We humans are resourceful creatures. Faced with high house prices and a planet increasingly affected by our growing carbon footprints, we’re making some tiny changes that are morphing into a giant movement.
Increasingly, people are opting for more sustainable lifestyles, whether it’s installing solar panels on the roof, recycling or growing their own fruit and veggies. Then there are those who are reducing their carbon footprint by reducing the physical footprint of their home. It’s called The Tiny House Movement
, and it’s having a huge impact on the way we think about our dwellings.
Decluttering and minimalist living have been buzzwords for several years, with numerous blogs, articles and entire TV shows devoted to helping us reduce our stress by reducing our “stuff”. The Tiny House Movement takes this a step further by ensuring we don’t have anywhere to accumulate unnecessary clutter in the first place.
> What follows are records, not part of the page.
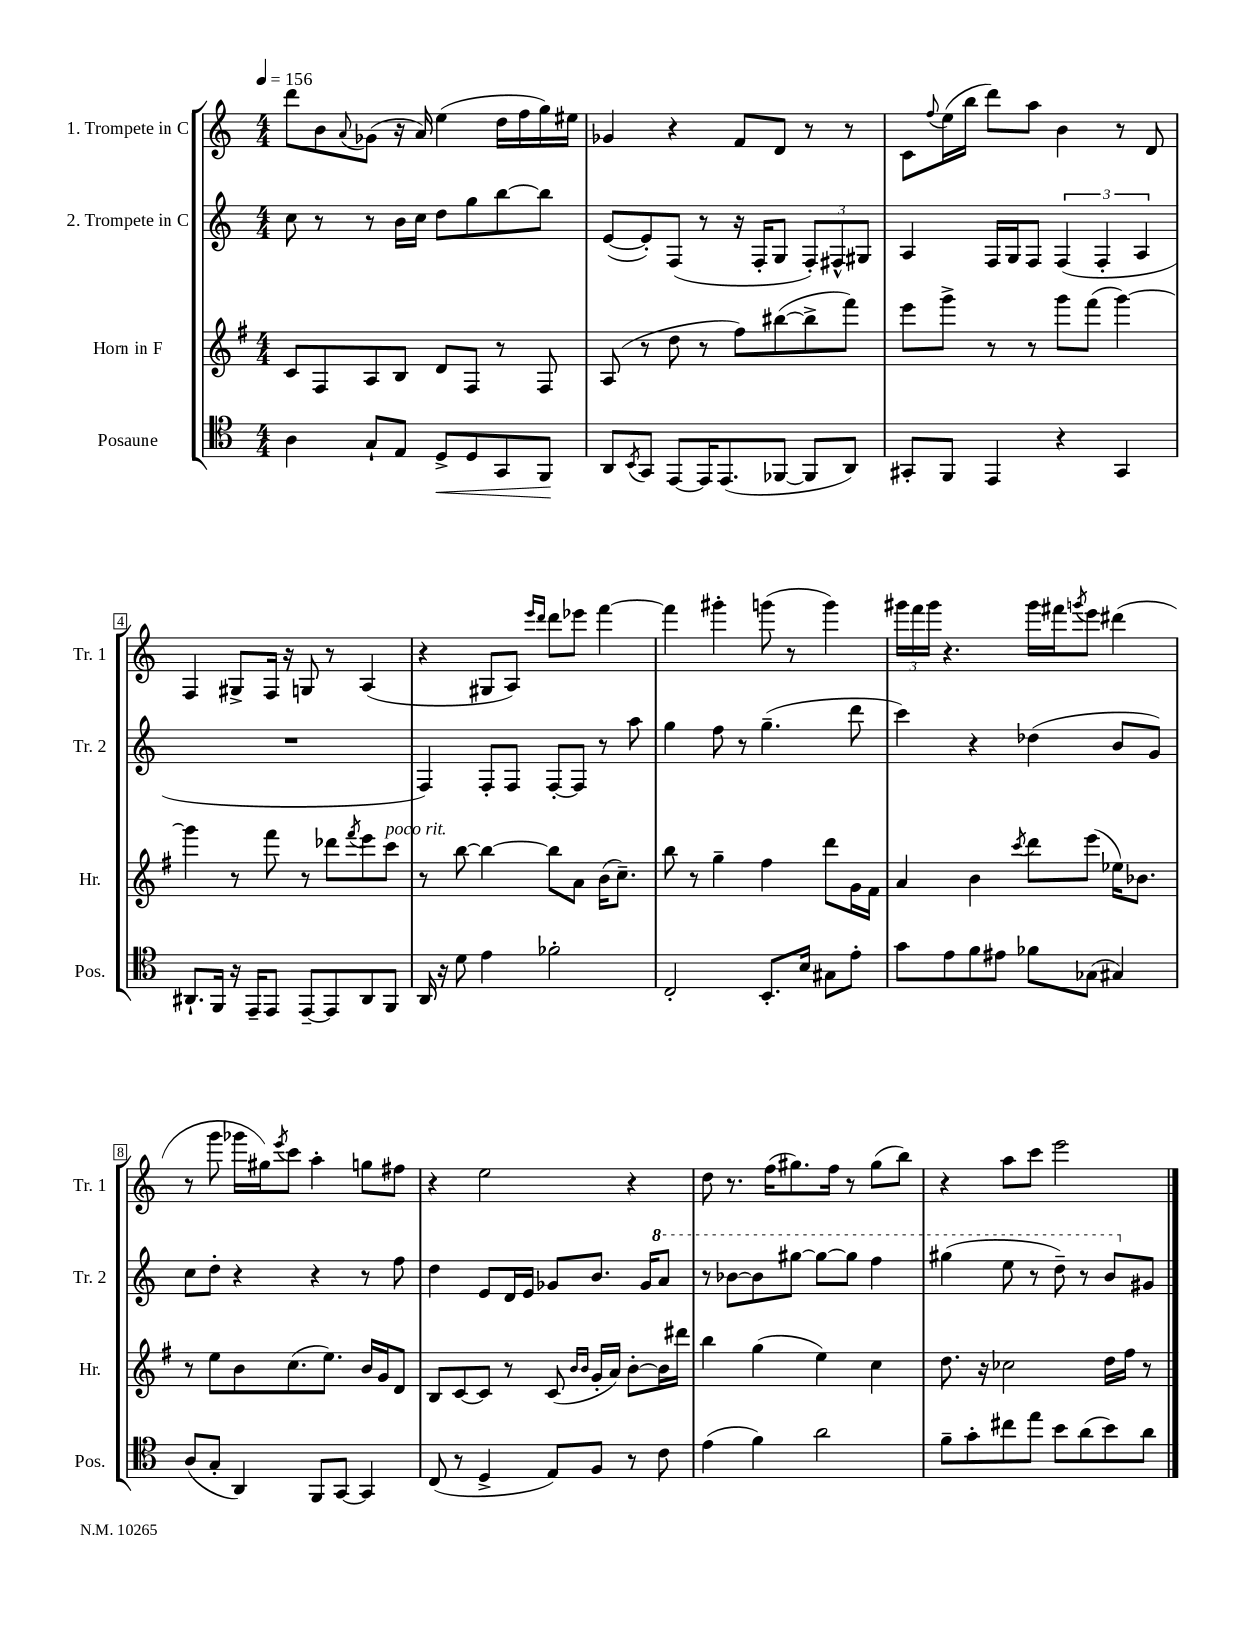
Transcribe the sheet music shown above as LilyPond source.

<<
\new StaffGroup <<
\new Staff = "s0" \with { instrumentName = "1. Trompete in C" shortInstrumentName = "Tr. 1" } {
    \clef treble \key c \major \numericTimeSignature \time 4/4 \tempo 4 = 156
    d'''8 b'8 \appoggiatura { a'8 } ges'8( r16 a'16) e''4( d''16 f''16 g''16) eis''16 |
    ges'4 r4 f'8 d'8 r8 r8 |
    c'8 \appoggiatura { f''8 } e''16( b''16 d'''8) a''8 b'4 r8 d'8 |
    f4 gis8-> f16 r16 g8 r8 a4( |
    r4 gis8 a8) \grace { e'''16 d'''16 } d'''8 ees'''8 f'''4~ |
    f'''4 gis'''4-. g'''8( r8 g'''4) |
    \tuplet 3/2 { gis'''16 f'''16 gis'''16 } r4. gis'''16 fis'''16 \acciaccatura { g'''8 } e'''8 dis'''4( |
    r8 g'''8 ges'''16 gis''16) \acciaccatura { e'''8 } c'''8 a''4-. g''8 fis''8 |
    r4 e''2 r4 |
    d''8 r8. f''16( gis''8.) f''16 r8 gis''8( b''8) |
    r4 a''8 c'''8 e'''2 \bar "|." |
}
\new Staff = "s1" \with { instrumentName = "2. Trompete in C" shortInstrumentName = "Tr. 2" } {
    \clef treble \key c \major \numericTimeSignature \time 4/4
    c''8 r8 r8 b'16 c''16 d''8 g''8 b''8~ b''8 |
    e'8~( e'8-.) f8( r8 r16 f16-. g8 \tuplet 3/2 { f8-.) fis8-^ gis8 } |
    a4 f16 g16 f8 \tuplet 3/2 { f4( f4-. a4 } |
    R1 |
    f4) f8-. f8 f8~-. f8 r8 a''8 |
    g''4 f''8 r8 g''4.--( d'''8 |
    c'''4) r4 des''4( b'8 g'8) |
    c''8 d''8-. r4 r4 r8 f''8 |
    d''4 e'8 d'16 e'16 ges'8 b'8. ges'16 \ottava #1 a''8 |
    r8 bes''8~ bes''8 gis'''8~ gis'''8~ gis'''8 f'''4 |
    gis'''4( e'''8 r8 d'''8--) r8 b''8 \ottava #0 gis'8 \bar "|." |
}
\new Staff = "s2" \with { instrumentName = "Horn in F" shortInstrumentName = "Hr." } {
    \clef treble \key g \major \numericTimeSignature \time 4/4
    c'8 fis8 a8 b8 d'8 fis8 r8 fis8 |
    a8( r8 d''8 r8 fis''8) bis''8~( bis''8-> fis'''8) |
    e'''8 g'''8-> r8 r8 g'''8 fis'''8( g'''4~) |
    g'''4 r8 fis'''8 r8 des'''8 \acciaccatura { fis'''8 } e'''8 c'''8^\markup { \italic "poco rit." } |
    r8 b''8~ b''4~ b''8 a'8 b'16( c''8.--) |
    b''8 r8 g''4-- fis''4 d'''8 g'16 fis'16 |
    a'4 b'4 \acciaccatura { c'''8 } d'''8 e'''8( ees''16) bes'8. |
    r8 e''8 b'8 c''8.( e''8.) b'16 g'16 d'8 |
    b8 c'8~ c'8 r8 c'8( \grace { b'16 b'16 } g'16-. a'16) b'8~-. b'16 dis'''16 |
    b''4 g''4( e''4) c''4 |
    d''8. r16 ces''2 d''16 fis''16 r8 \bar "|." |
}
\new Staff = "s3" \with { instrumentName = "Posaune" shortInstrumentName = "Pos." } {
    \clef tenor \key c \major \numericTimeSignature \time 4/4
    a4 g8-! e8 d8->\< d8 g,8 f,8\! |
    a,8 \acciaccatura { b,8 } g,8 e,8~ e,16 e,8.( fes,8~ fes,8 a,8) |
    gis,8-. f,8 e,4 r4 gis,4 |
    ais,8.-! f,16 r16 e,16-- e,8 e,8~-- e,8 ais,8 f,8 |
    a,16 r16 d'8 e'4 fes'2-. |
    c2-. b,8.-. b16 gis8 e'8-. |
    g'8 e'8 f'8 eis'8 fes'8 ges8( gis4) |
    a8( g8-. a,4) f,8 g,8~ g,4 |
    c8( r8 d4-> e8) f8 r8 c'8 |
    e'4( f'4) a'2 |
    f'8-- g'8-. cis''8 e''8 b'8 a'8( b'8) a'8 \bar "|." |
}
>>
>>
\layout { \context { \Score \override BarNumber.stencil = #(make-stencil-boxer 0.1 0.3 ly:text-interface::print) } }
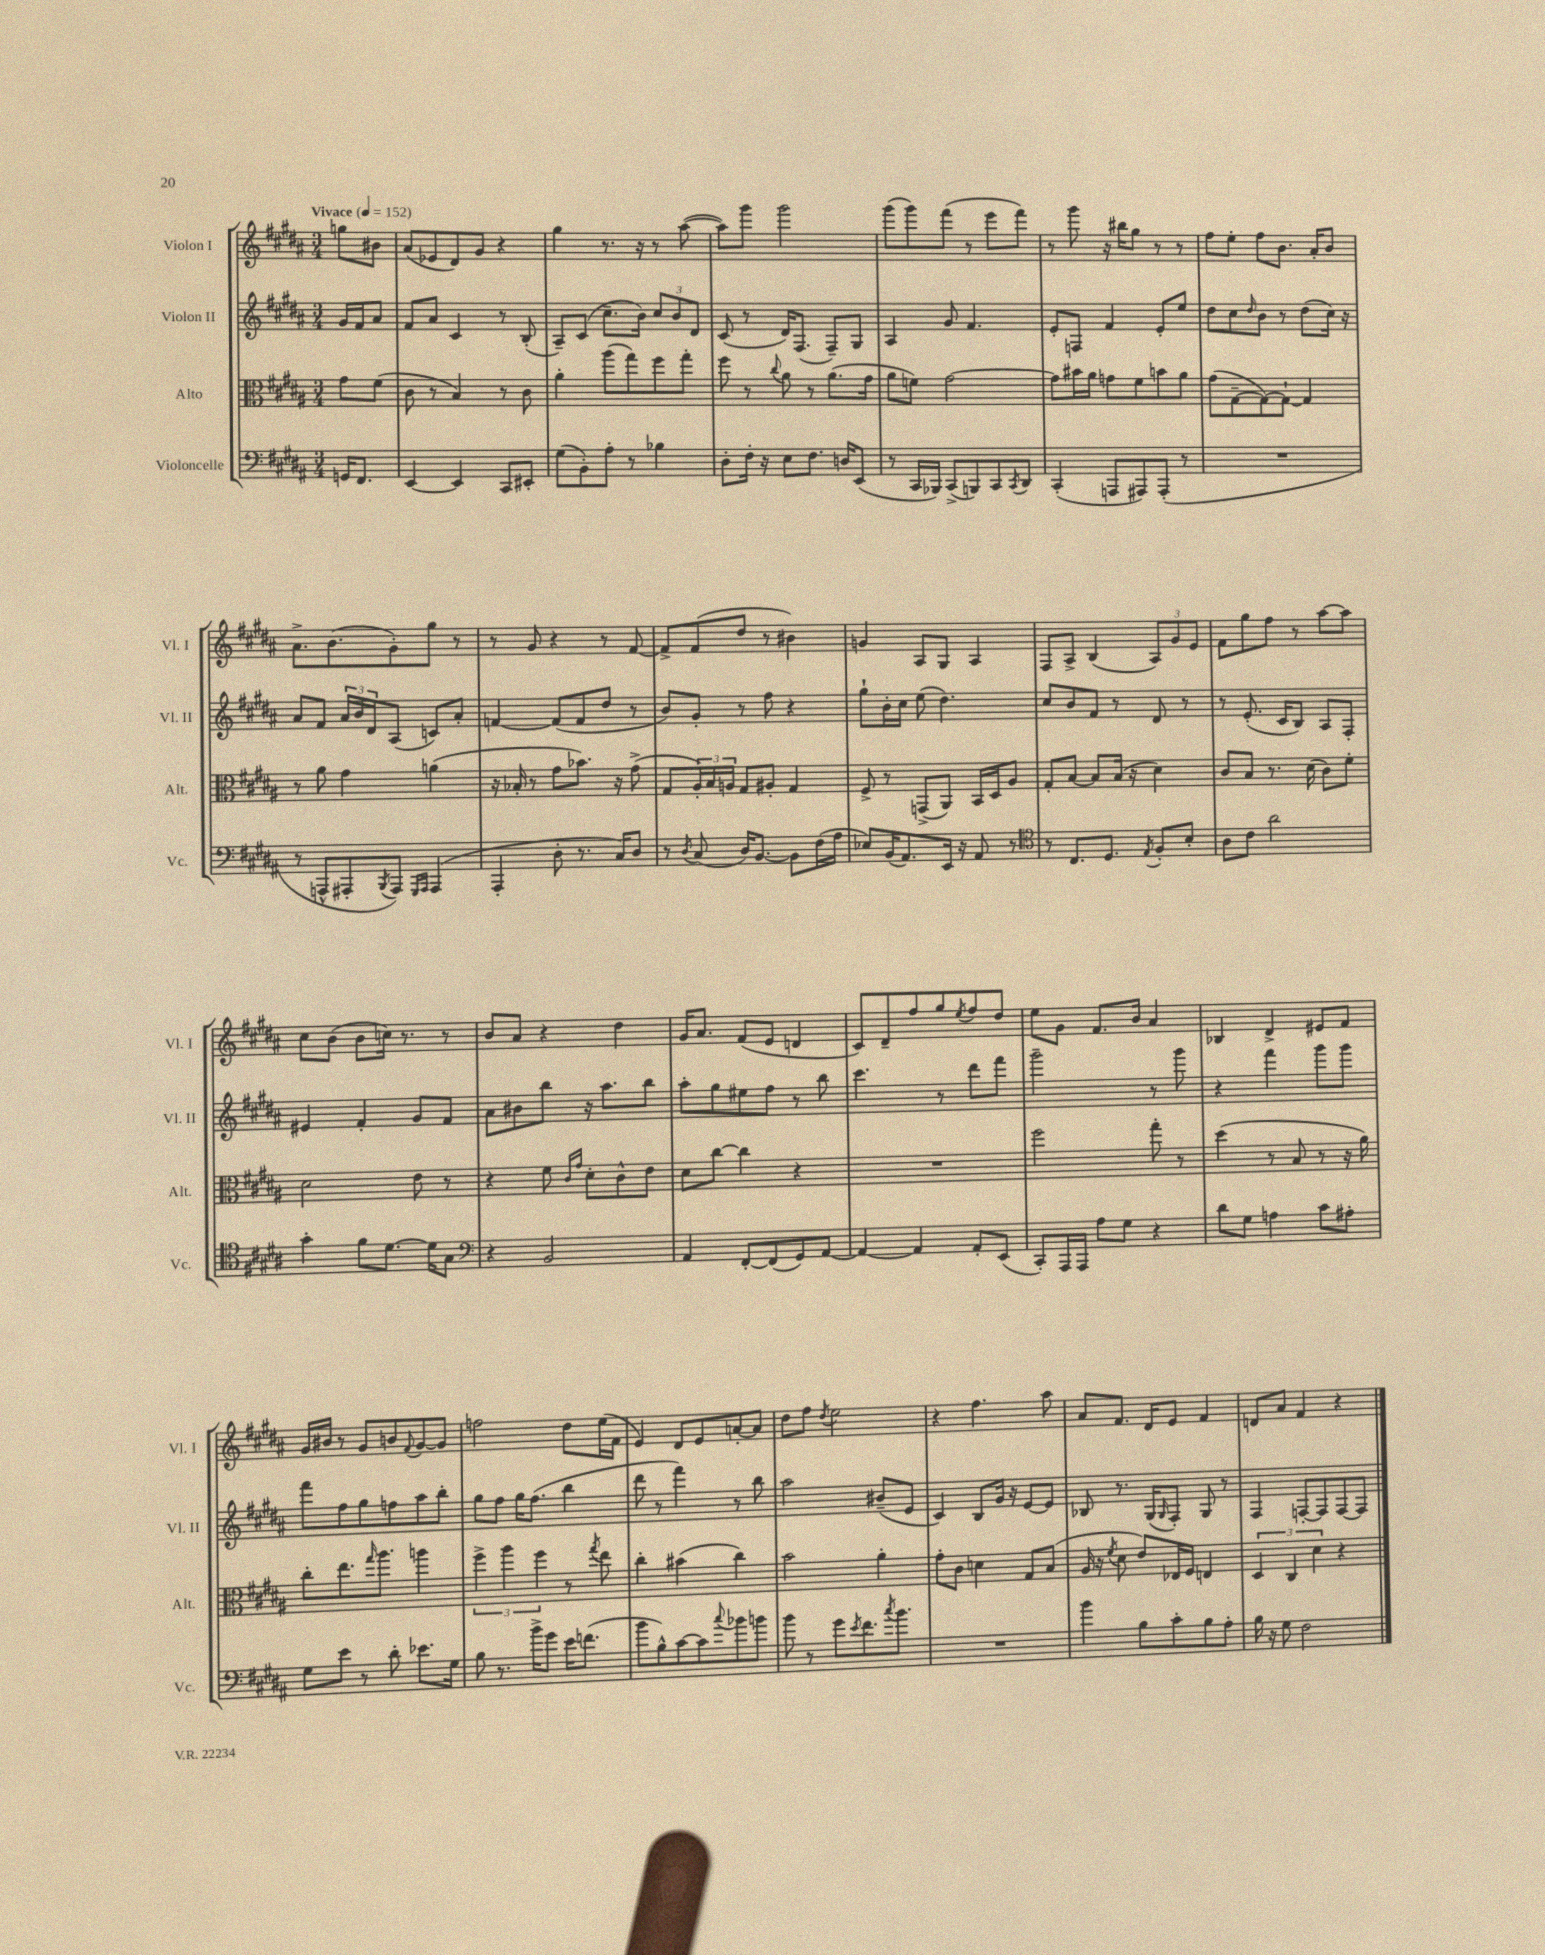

That’s not a bad thing when you realise Australians spend almost a third of their income on mortgage repayments. It’s also brilliant when you consider what environmental monsters many project homes are. In an age when families are smaller than they’ve ever been (less than two children on average) we’re building bigger houses than we’ve ever had in the form of four or five bedroom (plus study) McMansions complete with three bathrooms (okay, that’s not necessarily a bad thing) and numerous living areas.
Australian houses are the largest in the world with an average of 243 square metres, according to the Australian Bureau of Statistics and Commsec.
And a major factor that determines a house’s greenhouse gas emissions is its size and location — with average Australian houses emitting 18 tonnes per household a year according to the Environment Protection Authority.
However, a growing number of Australians are ditching big home concept (and with it the outrageous mortgage) to opt for something smaller and more affordable - a Tiny House.
So how did it all get started?
The Tiny House movement grew out of tragedy – as so many great concepts do. When Hurricane Katrina left thousands of people in the US’ southern states homeless in 2005, miniature homes were built to create quick shelters for them.
People quickly came to see how comfortable these compact dwellings could be and began to emulate them. Now the craze is spreading across Australia.
These pint-sized homes are usually 2.5m wide and about 7m long. That means there’s no room for clutter. They provide an affordable alternative to a regular sized home for those looking to get started in the housing market, looking to downsize or who simply want to live a minimalist lifestyle.
A Tiny business model
Here in Oz we tend to be early adopters of new ideas and technology, so it’s hardly surprising that Tiny Home designers and builders are starting to pop up around the place. Among them is The Tiny House Company. Greg Thornton and Lara Nobel are architects and apprentice carpenters who teamed up with builder Andrew Carter to found the business, which now includes a crew of tradespeople all excited about the chance to build something different.
“Sustainability has driven these tiny homes from day one,” Lara says. “It has inspired the design, grounded our decision-making, and brought us closer to a movement of like-minded people who are fighting for more just housing options and practices. Of course, living in small dwellings is nothing new (most of the world already does it) but here in Australia we’ve lost our way – just look at the figures. Our houses are among the world’s largest. Our housing needs are changing – diversifying – and it’s time the housing market caught up and offered some more alternatives to the ‘just in case we need it’ suburban four-bedder.”
Their transportable 18 square metre tiny house design demonstrates how you can live sustainably and comfortably in an aesthetically beautiful small space. “Continuous sight lines through the length and width of the house help to provide a spacious feel,” Lara says. “Combined with operable windows, they also allow very effective cross-ventilation of the house. As an added bonus, correctly ventilated tiny houses can be passively heated and cooled in an instant.”
So how do you deal with every function of a house competing for 18 square metres of floor space? By combining two spaces into one. Lara says the retractable bed has 3m of headroom by night and floats over a 2.4m lounge space by day. “Controlled wirelessly by remote, this bed needs no folding, no packing away - you don't even have to make the bed,” she says. “The bed and lounge seating work in unison. As the bed lowers onto the cushions it slips past the backrest which becomes a padded headboard when fully lowered. Cushions, pictures and wall-mounted screens can all remain in place.”
What’s in the future?
Where to next for the Tiny House Movement we may well ask. As global warming, capital city property prices and an increasing desire among the population for a return to a more sustainable lifestyle push people to reconsider their ideas about what is desirable and necessary in a home. One thing is certain – this tiny idea has a big future.